INFLAÇÃO DE SERVIÇOS

Com relação à inflação de serviços, item que tem sido acompanhado de perto pelo BC (Banco Central) em suas decisões de juros, houve desaceleração de 5,62% em janeiro para 5,25% em fevereiro.

“O movimento [da inflação de serviços] é de desaceleração no acumulado [de 12 meses], embora ainda acima do índice geral”, avalia Almeida.

Para Luciana Rabelo, do Itaú BBA, na análise do trimestre móvel, os preços de serviços bancários, que foram destaque em janeiro, devem dar uma arrefecida daqui para frente, compensando a normalização dos preços do cinema, que tiveram descontos pontuais no mês passado.

Ela diz que um ponto de atenção nesse sentido dentro dos serviços subjacentes, que mostram a real tendência de preços desse setor, são aqueles ligados à mão de obra, que têm a ver com o mercado de trabalho aquecido e altas salariais. “Então, isso deve ser algo a pressionar ao longo do ano”, afirma.

ATENÇÃO PARA AS PRÓXIMAS DECISÕES DE JUROS

Para Paulo Gala, economista-chefe do Banco Master, a inflação de fevereiro foi “bastante salgada”, com aumentos importantes na educação, alimentação e transportes. Por outro lado, os núcleos do IPCA e os serviços subjacentes vieram com uma evolução positiva.

O especialista diz que o resultado do mês passado, portanto, não muda o cenário projetado pelos analistas de corte de 0,5 ponto percentual na taxa básica de juros, Selic, na próxima reunião do Copom (Comitê de Política Monetária). Mas, segundo Gala, o BC pode mudar sua indicação futura.

“Eu acho que o Banco Central pode tirar o plural na próxima reunião [do Copom], na quarta-feira que vem, de que seguirão com cortes da mesma magnitude nas próximas reuniões. Talvez ele deixe que esse corte é para mais uma reunião só”, diz Gala.

“Lembrando que a gente começa o ano já com uma inflação de 1,25% para uma meta de 3%, então fica meio esquisito se o BC continuar dando essas indicações futuras de maneira indefinida”, completa.

Para Rafael Costa, analista e integrante do time de estratégia macro da BGC Liquidez, o ideal seria se houvesse um recuo mais expressivo dos preços de alimentação. No curto prazo, o cenário para ele é mais positivo. O longo prazo, porém, preocupa.

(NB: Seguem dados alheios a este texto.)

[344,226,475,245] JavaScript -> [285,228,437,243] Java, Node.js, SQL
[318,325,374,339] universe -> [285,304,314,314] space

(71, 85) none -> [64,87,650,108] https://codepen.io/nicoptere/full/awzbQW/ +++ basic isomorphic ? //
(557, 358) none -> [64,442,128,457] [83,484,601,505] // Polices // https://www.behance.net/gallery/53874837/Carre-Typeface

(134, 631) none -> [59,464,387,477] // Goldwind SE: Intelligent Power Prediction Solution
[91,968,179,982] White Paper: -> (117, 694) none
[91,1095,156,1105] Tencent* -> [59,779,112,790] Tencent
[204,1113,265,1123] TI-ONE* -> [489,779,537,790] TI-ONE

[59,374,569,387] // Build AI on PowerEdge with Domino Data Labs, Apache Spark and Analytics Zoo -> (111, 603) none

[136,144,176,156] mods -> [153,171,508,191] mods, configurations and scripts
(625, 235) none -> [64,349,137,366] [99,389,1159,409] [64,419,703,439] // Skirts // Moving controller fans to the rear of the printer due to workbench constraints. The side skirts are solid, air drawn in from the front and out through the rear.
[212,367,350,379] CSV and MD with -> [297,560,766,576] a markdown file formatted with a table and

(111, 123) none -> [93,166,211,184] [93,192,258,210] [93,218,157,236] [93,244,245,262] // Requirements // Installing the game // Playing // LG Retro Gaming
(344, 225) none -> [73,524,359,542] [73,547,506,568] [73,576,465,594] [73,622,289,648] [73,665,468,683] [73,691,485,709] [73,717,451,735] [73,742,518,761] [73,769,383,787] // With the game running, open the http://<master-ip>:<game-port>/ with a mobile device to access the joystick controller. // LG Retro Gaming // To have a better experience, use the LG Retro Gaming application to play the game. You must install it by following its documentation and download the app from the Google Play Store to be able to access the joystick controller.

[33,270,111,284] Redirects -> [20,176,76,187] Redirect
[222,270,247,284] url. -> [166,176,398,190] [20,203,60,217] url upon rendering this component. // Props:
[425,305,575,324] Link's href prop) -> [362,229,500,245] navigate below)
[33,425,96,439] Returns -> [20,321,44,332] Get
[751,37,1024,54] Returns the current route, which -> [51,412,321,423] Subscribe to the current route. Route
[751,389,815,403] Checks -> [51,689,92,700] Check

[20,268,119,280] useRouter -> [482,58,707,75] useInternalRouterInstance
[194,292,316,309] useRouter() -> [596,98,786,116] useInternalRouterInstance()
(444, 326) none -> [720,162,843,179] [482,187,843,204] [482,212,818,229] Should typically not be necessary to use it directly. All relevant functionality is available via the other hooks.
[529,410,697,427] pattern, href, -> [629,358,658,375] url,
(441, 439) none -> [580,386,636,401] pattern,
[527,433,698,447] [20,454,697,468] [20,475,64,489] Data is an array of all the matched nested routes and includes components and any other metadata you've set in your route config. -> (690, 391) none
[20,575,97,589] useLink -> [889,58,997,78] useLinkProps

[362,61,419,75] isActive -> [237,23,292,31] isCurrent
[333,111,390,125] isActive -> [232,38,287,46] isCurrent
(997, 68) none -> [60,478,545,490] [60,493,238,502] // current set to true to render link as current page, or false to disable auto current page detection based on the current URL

“A inflação dos serviços subjacentes continua registrando detalhes ruins que atrapalham o atingimento do centro da meta de inflação”, conclui.

Para este ano, o centro da meta de inflação perseguida pelo Banco Central em suas decisões de juros é de 3%. A tolerância é de 1,5 ponto percentual para menos ou para mais. Ou seja, a meta será cumprida se o IPCA ficar no intervalo de 1,5% (piso) a 4,5% (teto).

Segundo a última edição do boletim Focus do Banco Central divulgada nesta terça-feira, com projeções de especialistas para os principais indicadores da economia brasileira, o IPCA deve fechar 2024 em 3,77%. A previsão está abaixo do teto da meta.